Tuesday, August 2, 2016

Q&A with Ali Shaw


Ali Shaw is the author of the new novel The Trees. He also has written the novels The Girl with Glass Feet and The Man Who Rained. He lives in Oxford, England.

Q: How did you come up with the idea for The Trees, and for the world you describe in the novel?

A: The idea struck in an unguarded instant, much like the trees do in the story. I can’t quite remember what I was doing at the time – walking to the corner shop, probably, or walking back – but I can remember that the idea arrived with a feeling of upward force.

At that stage it was just an image: a forest thundering up from the ground fully formed.  From there I had to sit down and imagine what sort of forest it would be, and what sort of people I wanted to follow through it.

Q: How would you describe your main character, Adrien, and his view of the world, both before and after the trees take over?

A: He’s a struggler. He struggles with everything. He doesn’t like modernity or urban life but he doesn’t much like nature either. His anxieties have twisted him up into someone who’s become quite unbearable, although I hope he’s funny at times too.

After the forest arrives he’s even more lost than he was beforehand. It takes faith in him from others – other people and other things – to make him change.

Q: The book cover pictures a fox. What role do you see the fox playing in the novel?

A: Foxes are limbo animals, and people have always had such wonderfully complicated relationships with them. On the one hand they’re pests, on the other they’re incredibly beautiful.

If you see a fox crossing a city street at night you’re reminded of the natural world beyond the reach of your concrete. If you wake up in the morning and find it’s torn your bins open for the umpteenth time, you feel less romantic.

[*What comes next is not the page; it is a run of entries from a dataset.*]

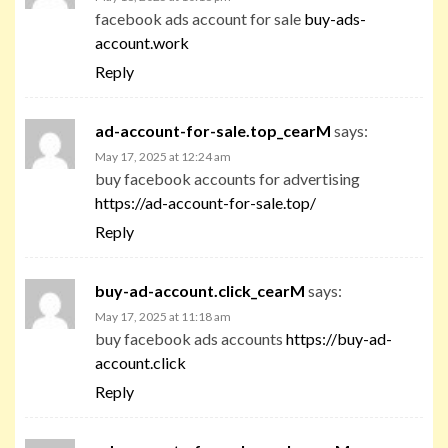
facebook ads account for sale
buy-ads-
account.work
Reply
ad-account-for-sale.top_cearM
says:
May 17, 2025 at 12:24 am
buy facebook accounts for advertising
https://ad-account-for-sale.top/
Reply
buy-ad-account.click_cearM
says:
May 17, 2025 at 11:18 am
buy facebook ads accounts
https://buy-ad-
account.click
Reply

In Britain foxes are a socially divisive animal because of the bloodsport of foxhunting (which is a dozen or more people on horseback chasing one fox through the woods with a pack of braying dogs), but the red fox has made its home all over the world and exists in so many countries that it’s become almost a universal element of human culture.

In The Trees, I thought of foxes as a kind of intermediary between people and nature. The fox on the cover is made out of leaves, which I think represents that perfectly.

Q: Which authors do you feel have influenced your own work?

A: Fairy stories have had a massive influence on me, be they the spooky forest stories of the Brothers Grimm or the wonderfully melancholy tales of Hans Christian Andersen. That’s surely why the forest in The Trees ended up being more like something from a fairy story than, say, a national park.

Q: What are you working on now?

A: I’m writing an adventure story. It’s a bit too early to go into the details, but I’m trying to push my imagination as far as it will travel and see what it invents along the way.

Q: Anything else we should know?

A: This is about foxes again. But first you need to know that halfway through writing the novel, my wife and I had a little girl, who I became the main carer for when my wife went back to work.

That meant that a lot of my writing got done very late at night when my daughter was asleep, at which hour I would often hearing a vixen shrieking outside.

We live in a flat overlooking a stream, and sometimes the vixen would come and catch ducks around midnight (provoking a good deal more shrieking). If she wasn’t doing that she was barking every twenty seconds for an hour or so, and thus became the soundtrack to much of my work on the novel.

Maybe that best explains why there’s a fox in this story...

On the night before the book was published here in the UK, I went out for a drink with a friend.  Coming back from the pub around midnight, I saw the vixen standing in the road outside my front door.

I wish I could say she was staring at me enigmatically, but I think her attention was firmly on the ducks. Nevertheless, it was the first and only time I’ve ever actually seen her – and I was very glad to do so.